Fafnir 2 | |
---|---|
Role | High performance glider |
National origin | Germany |
Manufacturer | Rhön-Rossitten Gesellschaft (RRG) |
Designer | Alexander Lippisch |
First flight | c. July 1934 |
Number built | 1 |
The RRG Fafnir 2 São Paulo, named after the legendary dragon and the Brazilian city which partially financed it, was a single seat German high performance glider designed by Alexander Lippisch. It set a new world distance record in 1934 and won the 1937 International Gliding Championships.
Lippisch began the design of the Fafnir 2 in 1934. Apart from being a wood and fabric aircraft with a strongly tapered cantilever gull wing, it had little in common with the Fafnir of 1930, though lessons had been learned from that design. During 1934 the RRG was disbanded and its technical section, led by Lippisch, moved from the Wasserkuppe to Darmstadt to become the DFS, so the new glider was sometimes known as the DFS Fafnir 2. It was Lippisch's last conventional glider design.
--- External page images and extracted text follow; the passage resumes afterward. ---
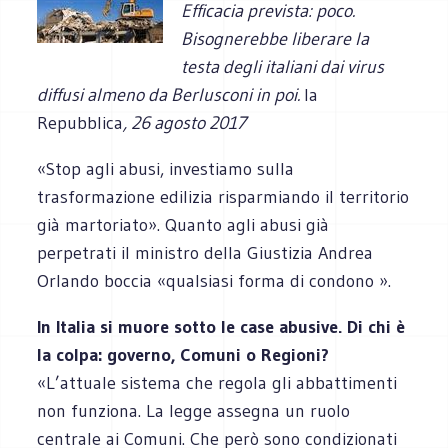
Efficacia prevista: poco.
Bisognerebbe liberare la
testa degli italiani dai virus
diffusi almeno da Berlusconi in poi.
la
Repubblica
, 26 agosto 2017
«Stop agli abusi, investiamo sulla
trasformazione edilizia risparmiando il territorio
già martoriato». Quanto agli abusi già
perpetrati il ministro della Giustizia Andrea
Orlando boccia «qualsiasi forma di condono ».
In Italia si muore sotto le case abusive. Di chi è
la colpa: governo, Comuni o Regioni?
«L’attuale sistema che regola gli abbattimenti
non funziona. La legge assegna un ruolo
centrale ai Comuni. Che però sono condizionati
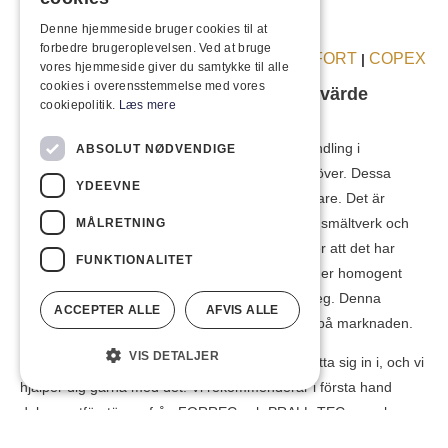
skrotsaxar och balpressar.
Denne hjemmeside bruger cookies til at
forbedre brugeroplevelsen. Ved at bruge
LEFORT
COPEX
Du kan läsa mer om dessa skrotsaxar här:
|
vores hjemmeside giver du samtykke til alle
cookies i overensstemmelse med vores
Steg 2: Dokumentförstörare – ökat värde
cookiepolitik.
Læs mere
genom dokumentförstöring
Efter att skrotet har genomgått sin första omvandling i
ABSOLUT NØDVENDIGE
skrotsaxen är dokumentförstöraren redo att ta över. Dessa
YDEEVNE
maskiner bryter ned det primära skrotet ytterligare. Det är
mycket billigare och mindre resurskrävande för smältverk och
MÅLRETNING
större sorteringsenheter att hantera skrotet efter att det har
FUNKTIONALITET
fragmenterats. Storleken på metallskrotet blir mer homogent
och det börjar ta form för att sorteras i nästa steg. Denna
ACCEPTER ALLE
AFVIS ALLE
process gör därför ditt skrot ännu mer åtråvärt på marknaden.
VIS DETALJER
Dokumentförstörare kan vara en munsbit att sätta sig in i, och vi
hjälper dig gärna med det. Vi rekommenderar i första hand
dokumentförstörare från FORREC och PRALL-TEC, som har
specialiserat sig på detta område i många år.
The most immediately obvious difference between the two designs was that the Fafnir 2 was a mid-wing aircraft. The original Fafnir had a high wing and initially suffered serious aerodynamic drag losses at the wing-fuselage junctions. Wind tunnel studies at the University of Göttingen showed that these losses were lower with mid-wing designs. They also suggested that the wing and fuselage be integrated and the latter be cambered to provide some lift. The strongly tapered wing was ply covered ahead of the single spar, forming a torsion resisting D-box, and fabric covered aft over most of the span, though the surface near the fuselage was wholly ply covered. The wing section, designed by Lippisch himself, was much thinner and less cambered than on the Fafnir, with less low speed lift but also less high speed drag, reflecting the increasing understanding that cross country gliding required speed between thermals as well as the ability to climb within them. As on the original Fafnir, only the inner 40% of the span had dihedral. Tapered ailerons, their chord increasing outwards, occupied all the trailing edge of the outer panels.